Ritts himself died in 2002 from AIDS-related complications, so while the photographer was instrumental in the creation of the 1996 exhibit, continuing to make images that he wanted to be included just weeks before installation, this time it was entirely up to Rogers and the curators to interpret his work.
“It’s a different take,” said Leighton. “It was a collaborative effort, but collaborative in a different way than it would have been if he was still with us.”
The new exhibit, presented on a smaller scale, presents 37 photographs that were featured in the original show, as well as 15 works recently gifted to the MFA by the Herb Ritts Foundation. It’s divided into two sections, with photographs in the Ritts Gallery showcasing works related to fashion and the human figure, and photographs in the adjacent Clementine Brown Gallery focusing on celebrity personalities and portraiture.
Additionally, the Brown Gallery presents directorial work by Ritts. During his career, the photographer directed 13 music videos and more than 50 ad campaigns for clients including Lancôme, Calvin Klein, and Donna Karan. The MFA exhibit features a loop of six commercials, as well as two music videos, “Cherish” by Madonna and “Wicked Games” by Chris Isaak, all presented without sound.
“We didn’t want the music to be competing with the visual imagery. Once you have Madonna singing in a room, it’s Madonna singing in a room,” said Leighton. “What we really love about showing the music videos is that you can see how he’s translated his visual language from a still image into a moving picture.”

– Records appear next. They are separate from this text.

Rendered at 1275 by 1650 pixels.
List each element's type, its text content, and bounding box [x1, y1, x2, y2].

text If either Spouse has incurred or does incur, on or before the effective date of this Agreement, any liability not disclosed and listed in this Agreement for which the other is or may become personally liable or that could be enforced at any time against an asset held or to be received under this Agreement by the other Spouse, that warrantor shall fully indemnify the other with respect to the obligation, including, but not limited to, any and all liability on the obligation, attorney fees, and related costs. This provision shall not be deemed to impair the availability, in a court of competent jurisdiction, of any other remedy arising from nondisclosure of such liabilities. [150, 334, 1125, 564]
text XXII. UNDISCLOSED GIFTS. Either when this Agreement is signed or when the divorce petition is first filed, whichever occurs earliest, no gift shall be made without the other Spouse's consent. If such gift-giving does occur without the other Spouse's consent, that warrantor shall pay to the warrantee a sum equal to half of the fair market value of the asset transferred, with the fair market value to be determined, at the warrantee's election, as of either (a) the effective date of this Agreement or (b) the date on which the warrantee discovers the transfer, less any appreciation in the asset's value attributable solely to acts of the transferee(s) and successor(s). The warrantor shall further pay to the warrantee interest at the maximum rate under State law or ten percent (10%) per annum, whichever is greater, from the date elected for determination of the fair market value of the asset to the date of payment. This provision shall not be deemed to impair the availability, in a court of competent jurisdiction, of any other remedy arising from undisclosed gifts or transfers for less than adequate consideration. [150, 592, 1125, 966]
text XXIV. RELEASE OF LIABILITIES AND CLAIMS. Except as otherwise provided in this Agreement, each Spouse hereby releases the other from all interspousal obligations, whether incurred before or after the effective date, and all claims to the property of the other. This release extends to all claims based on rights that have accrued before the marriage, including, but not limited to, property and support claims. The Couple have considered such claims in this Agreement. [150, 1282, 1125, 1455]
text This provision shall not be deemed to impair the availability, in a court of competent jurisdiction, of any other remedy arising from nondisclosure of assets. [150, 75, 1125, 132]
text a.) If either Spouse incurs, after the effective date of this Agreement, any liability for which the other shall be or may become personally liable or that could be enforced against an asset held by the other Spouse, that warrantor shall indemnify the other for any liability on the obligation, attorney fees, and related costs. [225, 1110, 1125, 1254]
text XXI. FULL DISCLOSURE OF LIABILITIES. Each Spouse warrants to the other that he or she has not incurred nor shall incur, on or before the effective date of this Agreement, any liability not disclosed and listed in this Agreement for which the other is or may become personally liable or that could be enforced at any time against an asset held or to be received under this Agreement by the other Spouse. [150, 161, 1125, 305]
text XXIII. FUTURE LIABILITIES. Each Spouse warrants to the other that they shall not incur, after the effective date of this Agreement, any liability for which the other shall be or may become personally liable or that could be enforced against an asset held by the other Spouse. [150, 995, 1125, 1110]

But in order to solidify Ritts’ connection to music icons from the late ’90s and early 2000s, the curators created a Spotify playlist with 12 of the 13 songs that he created music videos for (sorry, folks—turns out “Gone” by *NSYNC isn’t available for streaming), and Leighton encourages visitors to listen to it while roaming the galleries.
“I actually listened to it on my way over to work this morning. I haven’t done it in the galleries, but I want to say I have every time I was working on the labels,” he said. “I listened to more Madonna in the last six months than I have in the last six years.”

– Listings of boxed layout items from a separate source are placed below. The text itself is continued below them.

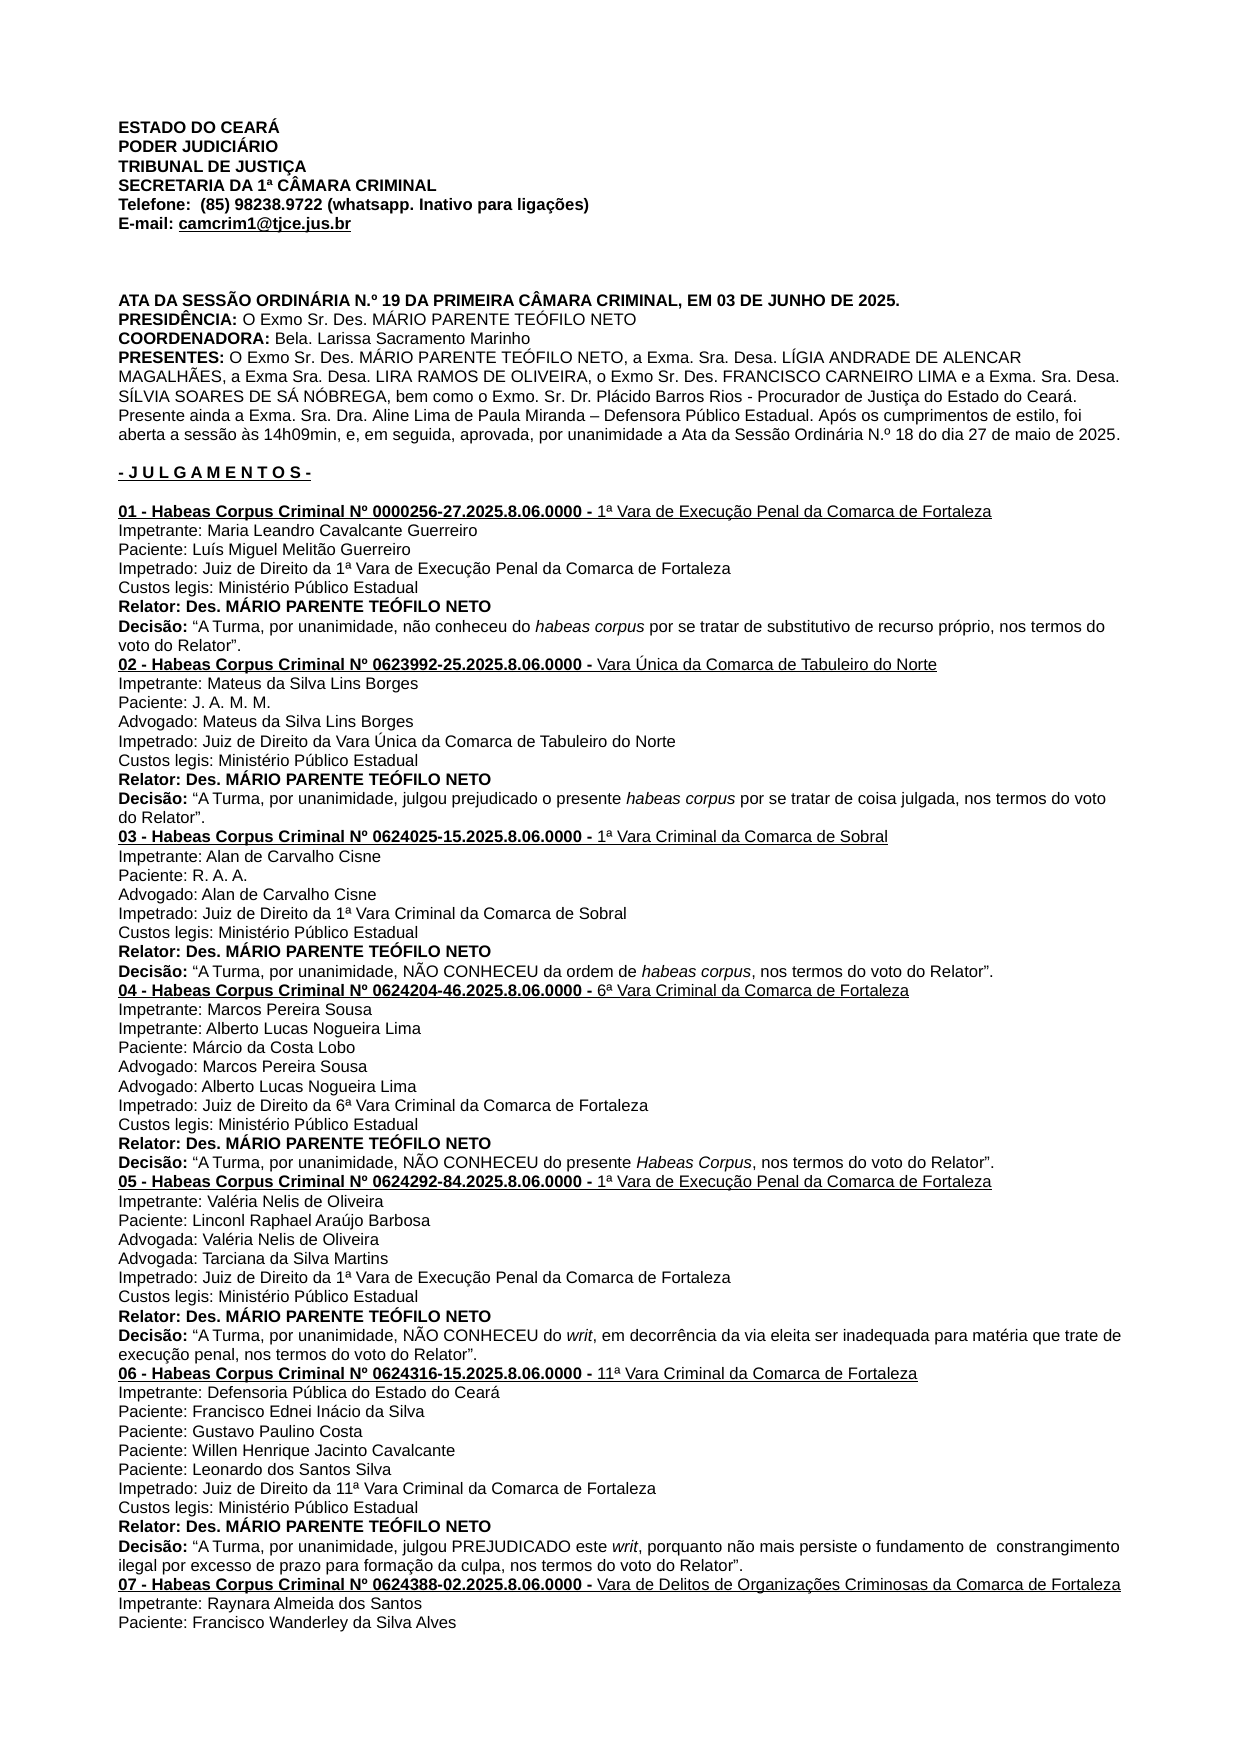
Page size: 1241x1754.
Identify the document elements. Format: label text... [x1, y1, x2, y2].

text Custos legis: Ministério Público Estadual [118, 1287, 1122, 1306]
text Impetrado: Juiz de Direito da 6ª Vara Criminal da Comarca de Fortaleza [118, 1096, 1122, 1115]
text Decisão: “A Turma, por unanimidade, julgou PREJUDICADO este writ, porquanto não mais persiste o fundamento de constrangimento ilegal por excesso de prazo para formação da culpa, nos termos do voto do Relator”. [118, 1536, 1122, 1575]
text Paciente: Willen Henrique Jacinto Cavalcante [118, 1441, 1122, 1460]
text 03 - Habeas Corpus Criminal Nº 0624025-15.2025.8.06.0000 - 1ª Vara Criminal da Comarca de Sobral [118, 827, 1122, 846]
text Decisão: “A Turma, por unanimidade, não conheceu do habeas corpus por se tratar de substitutivo de recurso próprio, nos termos do voto do Relator”. [118, 616, 1122, 655]
text Advogado: Alan de Carvalho Cisne [118, 885, 1122, 904]
text Impetrante: Alberto Lucas Nogueira Lima [118, 1019, 1122, 1038]
text Relator: Des. MÁRIO PARENTE TEÓFILO NETO [118, 1517, 1122, 1536]
text ATA DA SESSÃO ORDINÁRIA N.º 19 DA PRIMEIRA CÂMARA CRIMINAL, EM 03 DE JUNHO DE 2025. [118, 291, 1122, 310]
text Paciente: Linconl Raphael Araújo Barbosa [118, 1211, 1122, 1230]
text Relator: Des. MÁRIO PARENTE TEÓFILO NETO [118, 1134, 1122, 1153]
text Advogado: Alberto Lucas Nogueira Lima [118, 1076, 1122, 1096]
text Custos legis: Ministério Público Estadual [118, 1498, 1122, 1517]
text Decisão: “A Turma, por unanimidade, NÃO CONHECEU do writ, em decorrência da via eleita ser inadequada para matéria que trate de execução penal, nos termos do voto do Relator”. [118, 1326, 1122, 1364]
text Advogada: Tarciana da Silva Martins [118, 1249, 1122, 1268]
text COORDENADORA: Bela. Larissa Sacramento Marinho [118, 329, 1122, 348]
text Paciente: Gustavo Paulino Costa [118, 1421, 1122, 1441]
text Impetrante: Raynara Almeida dos Santos [118, 1594, 1122, 1613]
text E-mail: camcrim1@tjce.jus.br [118, 214, 1122, 233]
text Paciente: R. A. A. [118, 866, 1122, 885]
text Impetrado: Juiz de Direito da Vara Única da Comarca de Tabuleiro do Norte [118, 731, 1122, 751]
text Relator: Des. MÁRIO PARENTE TEÓFILO NETO [118, 770, 1122, 789]
text Decisão: “A Turma, por unanimidade, NÃO CONHECEU do presente Habeas Corpus, nos termos do voto do Relator”. [118, 1153, 1122, 1172]
text 04 - Habeas Corpus Criminal Nº 0624204-46.2025.8.06.0000 - 6ª Vara Criminal da Comarca de Fortaleza [118, 981, 1122, 1000]
text Telefone: (85) 98238.9722 (whatsapp. Inativo para ligações) [118, 195, 1122, 214]
text Custos legis: Ministério Público Estadual [118, 923, 1122, 942]
text 01 - Habeas Corpus Criminal Nº 0000256-27.2025.8.06.0000 - 1ª Vara de Execução Penal da Comarca de Fortaleza [118, 501, 1122, 521]
text Impetrado: Juiz de Direito da 11ª Vara Criminal da Comarca de Fortaleza [118, 1479, 1122, 1498]
text Paciente: J. A. M. M. [118, 693, 1122, 712]
text Advogado: Mateus da Silva Lins Borges [118, 712, 1122, 731]
text Impetrado: Juiz de Direito da 1ª Vara de Execução Penal da Comarca de Fortaleza [118, 1268, 1122, 1287]
text Paciente: Francisco Wanderley da Silva Alves [118, 1613, 1122, 1632]
text Decisão: “A Turma, por unanimidade, julgou prejudicado o presente habeas corpus por se tratar de coisa julgada, nos termos do voto do Relator”. [118, 789, 1122, 827]
text 06 - Habeas Corpus Criminal Nº 0624316-15.2025.8.06.0000 - 11ª Vara Criminal da Comarca de Fortaleza [118, 1364, 1122, 1383]
text Relator: Des. MÁRIO PARENTE TEÓFILO NETO [118, 597, 1122, 616]
text 02 - Habeas Corpus Criminal Nº 0623992-25.2025.8.06.0000 - Vara Única da Comarca de Tabuleiro do Norte [118, 655, 1122, 674]
text Impetrado: Juiz de Direito da 1ª Vara Criminal da Comarca de Sobral [118, 904, 1122, 923]
text Paciente: Luís Miguel Melitão Guerreiro [118, 540, 1122, 559]
text 05 - Habeas Corpus Criminal Nº 0624292-84.2025.8.06.0000 - 1ª Vara de Execução Penal da Comarca de Fortaleza [118, 1172, 1122, 1191]
text Paciente: Francisco Ednei Inácio da Silva [118, 1402, 1122, 1421]
text Impetrante: Maria Leandro Cavalcante Guerreiro [118, 521, 1122, 540]
text Relator: Des. MÁRIO PARENTE TEÓFILO NETO [118, 942, 1122, 961]
text Custos legis: Ministério Público Estadual [118, 578, 1122, 597]
text Impetrante: Valéria Nelis de Oliveira [118, 1191, 1122, 1211]
text 07 - Habeas Corpus Criminal Nº 0624388-02.2025.8.06.0000 - Vara de Delitos de Organizações Criminosas da Comarca de Fortaleza [118, 1575, 1122, 1594]
text Advogada: Valéria Nelis de Oliveira [118, 1230, 1122, 1249]
text PRESENTES: O Exmo Sr. Des. MÁRIO PARENTE TEÓFILO NETO, a Exma. Sra. Desa. LÍGIA ANDRADE DE ALENCAR MAGALHÃES, a Exma Sra. Desa. LIRA RAMOS DE OLIVEIRA, o Exmo Sr. Des. FRANCISCO CARNEIRO LIMA e a Exma. Sra. Desa. SÍLVIA SOARES DE SÁ NÓBREGA, bem como o Exmo. Sr. Dr. Plácido Barros Rios - Procurador de Justiça do Estado do Ceará. Presente ainda a Exma. Sra. Dra. Aline Lima de Paula Miranda – Defensora Público Estadual. Após os cumprimentos de estilo, foi aberta a sessão às 14h09min, e, em seguida, aprovada, por unanimidade a Ata da Sessão Ordinária N.º 18 do dia 27 de maio de 2025. [118, 348, 1122, 444]
text PODER JUDICIÁRIO [118, 137, 1122, 156]
text Paciente: Márcio da Costa Lobo [118, 1038, 1122, 1057]
text Custos legis: Ministério Público Estadual [118, 751, 1122, 770]
text Custos legis: Ministério Público Estadual [118, 1115, 1122, 1134]
text TRIBUNAL DE JUSTIÇA [118, 156, 1122, 176]
text - J U L G A M E N T O S - [118, 463, 1122, 482]
text Advogado: Marcos Pereira Sousa [118, 1057, 1122, 1076]
text ESTADO DO CEARÁ [118, 118, 1122, 137]
text Paciente: Leonardo dos Santos Silva [118, 1460, 1122, 1479]
text Decisão: “A Turma, por unanimidade, NÃO CONHECEU da ordem de habeas corpus, nos termos do voto do Relator”. [118, 961, 1122, 981]
text Impetrado: Juiz de Direito da 1ª Vara de Execução Penal da Comarca de Fortaleza [118, 559, 1122, 578]
text Impetrante: Alan de Carvalho Cisne [118, 846, 1122, 866]
text Impetrante: Mateus da Silva Lins Borges [118, 674, 1122, 693]
text SECRETARIA DA 1ª CÂMARA CRIMINAL [118, 176, 1122, 195]
text Relator: Des. MÁRIO PARENTE TEÓFILO NETO [118, 1306, 1122, 1326]
text PRESIDÊNCIA: O Exmo Sr. Des. MÁRIO PARENTE TEÓFILO NETO [118, 310, 1122, 329]
text Impetrante: Marcos Pereira Sousa [118, 1000, 1122, 1019]
text Impetrante: Defensoria Pública do Estado do Ceará [118, 1383, 1122, 1402]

In addition to his influence on pop culture, the exhibit also offers a look inside Ritts’ creative process. A case inside the Ritts Gallery presents the progression of one image, “Tatjana Veiled Head, Joshua Tree,” from a frame on a contact sheet to a sample print, scribbled over with Ritts’ edits, to the cover of British Vogue, which also included a spread with five images from shoot. The magazine would run a total of six images, and Ritts, as Leighton pointed out, offered them an edit of nine options.
“To think that he wasn’t showing them everything he shot, wasn’t showing them every single option and every single possibility, that he was giving them a very concise, very tight edit—it was very controlling,” he said. “But it also speaks to how confident he was in his work and the story that he wanted to tell and the photography that he wanted to show.”
Above the case hangs a platinum print of the image, a tighter view that emphasizes the texture of the veil over the model’s face, produced by Ritts later on and existing beyond the magazine cover version’s shelf life on newsstands.
“It’s a testament to who he was as a photographer—that he was not thinking that something just had to have a very brief life,” said Leighton. “He was really looking to create images that could go on and live and be representational of a person or a time period and really able to have a long life span.”